▸ PROBLEM DETAILS: Reproduce the records starting at the line containing "Mobilisation étudiante pour" and ending at the end of the records, switching "mars" to "avril" and leaving everything else unchanged.

*** RECORD EXCERPTS ***

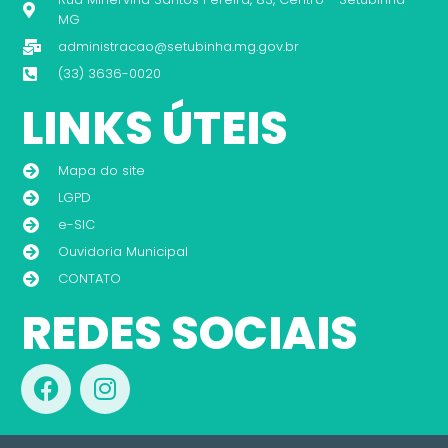
MG
administracao@setubinha.mg.gov.br
(33) 3636-0020
LINKS ÚTEIS
Mapa do site
LGPD
e-SIC
Ouvidoria Municipal
CONTATO
REDES SOCIAIS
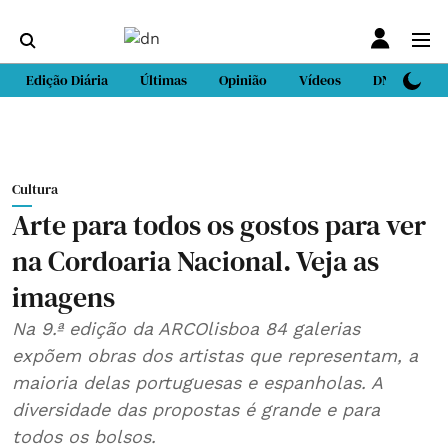
Edição Diária
Últimas
Opinião
Vídeos
DN Sport
Cultura
Arte para todos os gostos para ver
na Cordoaria Nacional. Veja as
imagens
Na 9.ª edição da ARCOlisboa 84 galerias
expõem obras dos artistas que representam, a
maioria delas portuguesas e espanholas. A
diversidade das propostas é grande e para
todos os bolsos.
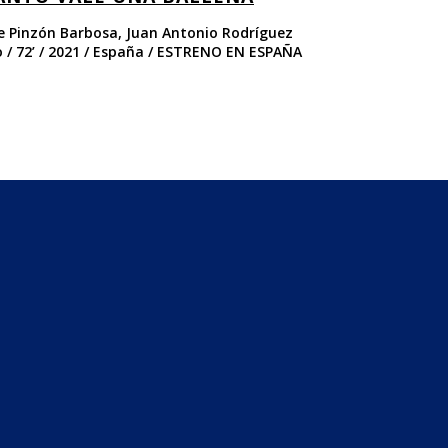
pe Pinzón Barbosa, Juan Antonio Rodríguez
Nays Baghai / 65’ 
o / 72’ / 2021 / España / ESTRENO EN ESPAÑA
EN ESPAÑA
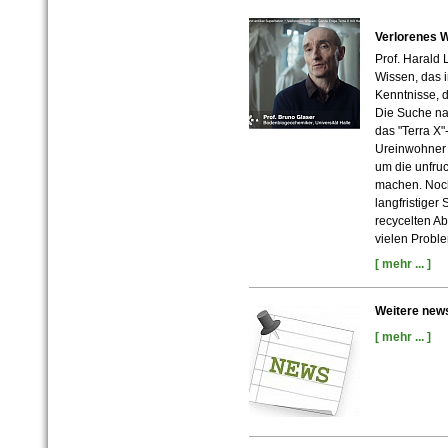
Verlorenes W
Prof. Harald 
Wissen, das i
Kenntnisse, 
Die Suche na
das "Terra X
Ureinwohner 
um die unfru
machen. Noch 
langfristiger
recycelten Ab
vielen Probl
[ mehr ... ]
Weitere new
[ mehr ... ]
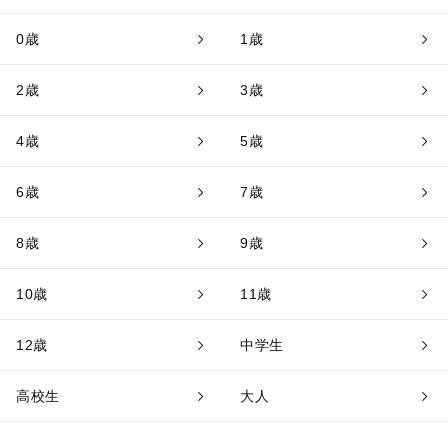
0歳
1歳
2歳
3歳
4歳
5歳
6歳
7歳
8歳
9歳
10歳
11歳
12歳
中学生
高校生
大人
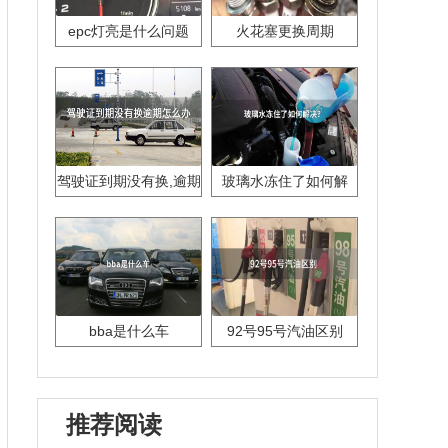
epc灯亮是什么问题
火花塞更换周期
驾驶证到期没有换,逾期
玻璃水冻住了如何解
怎么办??
决？
bba是什么车
92号95号汽油区别
推荐阅读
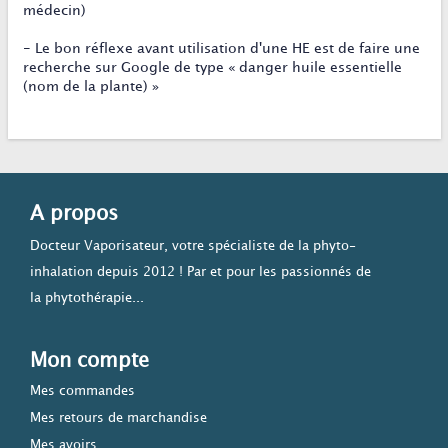
médecin)
- Le bon réflexe avant utilisation d'une HE est de faire une
recherche sur Google de type « danger huile essentielle
(nom de la plante) »
A propos
Docteur Vaporisateur, votre spécialiste de la phyto-
inhalation depuis 2012 ! Par et pour les passionnés de
la phytothérapie...
Mon compte
Mes commandes
Mes retours de marchandise
Mes avoirs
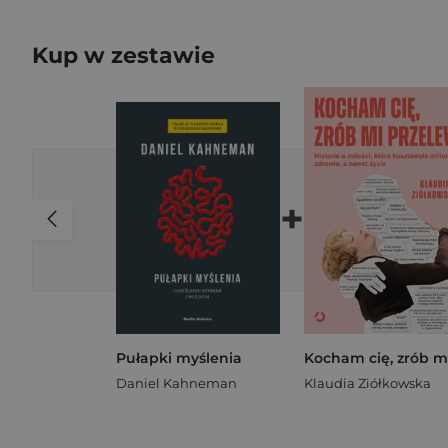
Kup w zestawie
+
Pułapki myślenia
Daniel Kahneman
Klaudia Ziółkowska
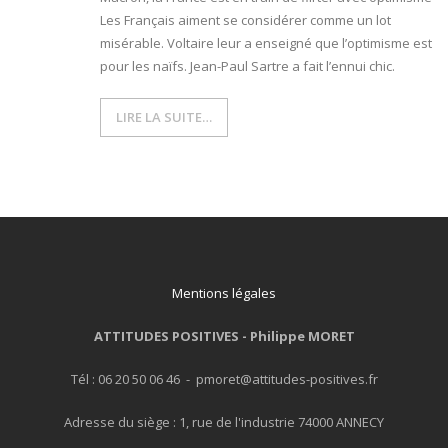
Les Français aiment se considérer comme un lot
- L'intelligence émotionnelle
misérable. Voltaire leur a enseigné que l’optimisme est
pour les naïfs. Jean-Paul Sartre a fait l’ennui chic.
COACHING et CONSULTING
LIRE LA SUITE…
- Coaching
- Consulting
BLOG
CONTACT
Mentions légales
ATTITUDES POSITIVES -
Philippe MORET
Tél : 06 20 50 06 46 - pmoret@attitudes-positives.fr
Adresse du siège : 1, rue de l'industrie 74000 ANNECY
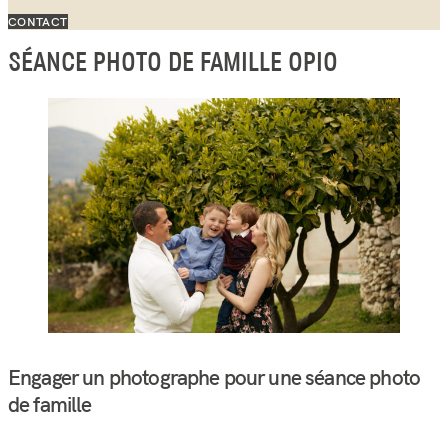
CONTACT
SÉANCE PHOTO DE FAMILLE OPIO
Engager un photographe pour une séance photo
de famille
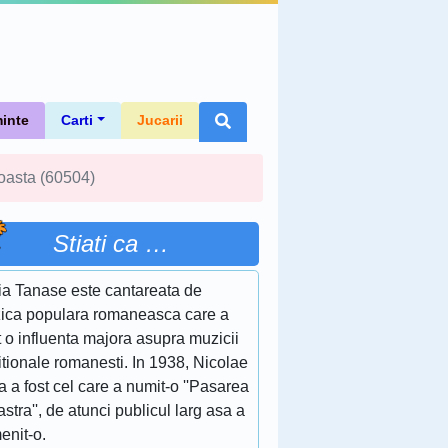
inte
Carti
Jucarii
Coasta (60504)
Stiati ca …
ia Tanase este cantareata de
ica populara romaneasca care a
 o influenta majora asupra muzicii
itionale romanesti. In 1938, Nicolae
a a fost cel care a numit-o ''Pasarea
stra'', de atunci publicul larg asa a
enit-o.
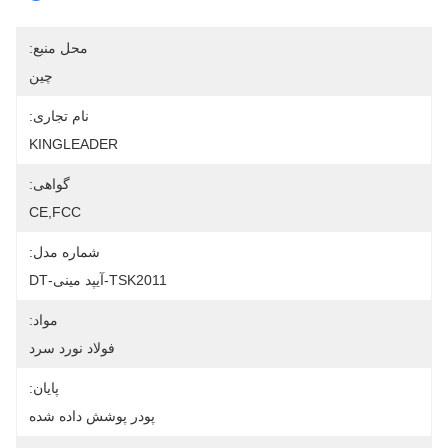
محل منبع:
چین
نام تجاری:
KINGLEADER
گواهی:
CE,FCC
شماره مدل:
TSK2011-آیپد مینی-DT
مواد:
فولاد نورد سرد
پایان:
پودر پوشش داده شده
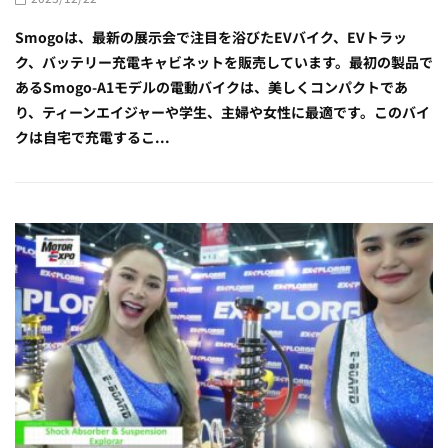
Smogoは、最新の展示会で注目を浴びたEVバイク、EVトラッ
ク、バッテリー充電キャビネットを販売しています。最初の製品で
あるSmogo-A1モデルの電動バイクは、美しくコンパクトであ
り、ティーンエイジャーや学生、主婦や女性に最適です。このバイ
クは自宅で充電するこ...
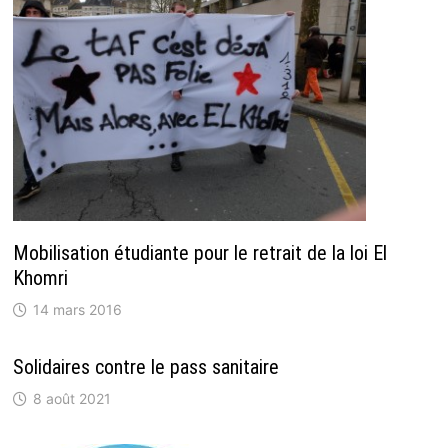
Mobilisation étudiante pour le retrait de la loi El
Khomri
14 mars 2016
Solidaires contre le pass sanitaire
8 août 2021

*** End of RECORD EXCERPTS ***

▸ RESPONSE FOR THIS EXERCISE:
Mobilisation étudiante pour le retrait de la loi El
Khomri
14 avril 2016
Solidaires contre le pass sanitaire
8 août 2021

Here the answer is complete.